++++ Records

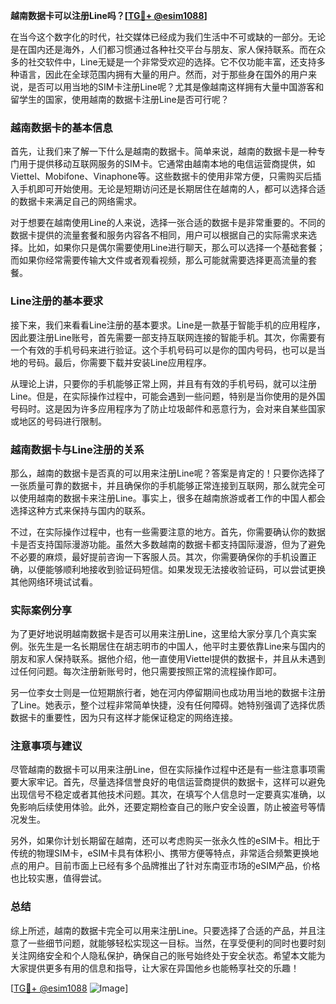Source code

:**越南数据卡可以注册Line吗？[[TG💪+ @esim1088](https://t.me/s/esim1088)]**

在当今这个数字化的时代，社交媒体已经成为我们生活中不可或缺的一部分。无论是在国内还是海外，人们都习惯通过各种社交平台与朋友、家人保持联系。而在众多的社交软件中，Line无疑是一个非常受欢迎的选择。它不仅功能丰富，还支持多种语言，因此在全球范围内拥有大量的用户。然而，对于那些身在国外的用户来说，是否可以用当地的SIM卡注册Line呢？尤其是像越南这样拥有大量中国游客和留学生的国家，使用越南的数据卡注册Line是否可行呢？

### 越南数据卡的基本信息

首先，让我们来了解一下什么是越南的数据卡。简单来说，越南的数据卡是一种专门用于提供移动互联网服务的SIM卡。它通常由越南本地的电信运营商提供，如Viettel、Mobifone、Vinaphone等。这些数据卡的使用非常方便，只需购买后插入手机即可开始使用。无论是短期访问还是长期居住在越南的人，都可以选择合适的数据卡来满足自己的网络需求。

对于想要在越南使用Line的人来说，选择一张合适的数据卡是非常重要的。不同的数据卡提供的流量套餐和服务内容各不相同，用户可以根据自己的实际需求来选择。比如，如果你只是偶尔需要使用Line进行聊天，那么可以选择一个基础套餐；而如果你经常需要传输大文件或者观看视频，那么可能就需要选择更高流量的套餐。

### Line注册的基本要求

接下来，我们来看看Line注册的基本要求。Line是一款基于智能手机的应用程序，因此要注册Line账号，首先需要一部支持互联网连接的智能手机。其次，你需要有一个有效的手机号码来进行验证。这个手机号码可以是你的国内号码，也可以是当地的号码。最后，你需要下载并安装Line应用程序。

从理论上讲，只要你的手机能够正常上网，并且有有效的手机号码，就可以注册Line。但是，在实际操作过程中，可能会遇到一些问题，特别是当你使用的是外国号码时。这是因为许多应用程序为了防止垃圾邮件和恶意行为，会对来自某些国家或地区的号码进行限制。

### 越南数据卡与Line注册的关系

那么，越南的数据卡是否真的可以用来注册Line呢？答案是肯定的！只要你选择了一张质量可靠的数据卡，并且确保你的手机能够正常连接到互联网，那么就完全可以使用越南的数据卡来注册Line。事实上，很多在越南旅游或者工作的中国人都会选择这种方式来保持与国内的联系。

不过，在实际操作过程中，也有一些需要注意的地方。首先，你需要确认你的数据卡是否支持国际漫游功能。虽然大多数越南的数据卡都支持国际漫游，但为了避免不必要的麻烦，最好提前咨询一下客服人员。其次，你需要确保你的手机设置正确，以便能够顺利地接收到验证码短信。如果发现无法接收验证码，可以尝试更换其他网络环境试试看。

### 实际案例分享

为了更好地说明越南数据卡是否可以用来注册Line，这里给大家分享几个真实案例。张先生是一名长期居住在胡志明市的中国人，他平时主要依靠Line来与国内的朋友和家人保持联系。据他介绍，他一直使用Viettel提供的数据卡，并且从未遇到过任何问题。每次注册新账号时，他只需要按照正常的流程操作即可。

另一位李女士则是一位短期旅行者，她在河内停留期间也成功用当地的数据卡注册了Line。她表示，整个过程非常简单快捷，没有任何障碍。她特别强调了选择优质数据卡的重要性，因为只有这样才能保证稳定的网络连接。

### 注意事项与建议

尽管越南的数据卡可以用来注册Line，但在实际操作过程中还是有一些注意事项需要大家牢记。首先，尽量选择信誉良好的电信运营商提供的数据卡，这样可以避免出现信号不稳定或者其他技术问题。其次，在填写个人信息时一定要真实准确，以免影响后续使用体验。此外，还要定期检查自己的账户安全设置，防止被盗号等情况发生。

另外，如果你计划长期留在越南，还可以考虑购买一张永久性的eSIM卡。相比于传统的物理SIM卡，eSIM卡具有体积小、携带方便等特点，非常适合频繁更换地点的用户。目前市面上已经有多个品牌推出了针对东南亚市场的eSIM产品，价格也比较实惠，值得尝试。

### 总结

综上所述，越南的数据卡完全可以用来注册Line。只要选择了合适的产品，并且注意了一些细节问题，就能够轻松实现这一目标。当然，在享受便利的同时也要时刻关注网络安全和个人隐私保护，确保自己的账号始终处于安全状态。希望本文能为大家提供更多有用的信息和指导，让大家在异国他乡也能畅享社交的乐趣！

[[TG💪+ @esim1088](https://t.me/s/esim1088) ![Image](https://i.postimg.cc/4NQfJmqS/Snipaste-2025-05-13-00-14-12.png)]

++++++++

Exercise ->
Rename "数据卡" to "电话卡" throughout the stretch from the line containing "从理论上讲，只要你的手机能够" through the line containing "那么，越南的数据卡是否真的可", and return only those lines.

Result for this exercise ->
从理论上讲，只要你的手机能够正常上网，并且有有效的手机号码，就可以注册Line。但是，在实际操作过程中，可能会遇到一些问题，特别是当你使用的是外国号码时。这是因为许多应用程序为了防止垃圾邮件和恶意行为，会对来自某些国家或地区的号码进行限制。

### 越南电话卡与Line注册的关系

那么，越南的电话卡是否真的可以用来注册Line呢？答案是肯定的！只要你选择了一张质量可靠的电话卡，并且确保你的手机能够正常连接到互联网，那么就完全可以使用越南的电话卡来注册Line。事实上，很多在越南旅游或者工作的中国人都会选择这种方式来保持与国内的联系。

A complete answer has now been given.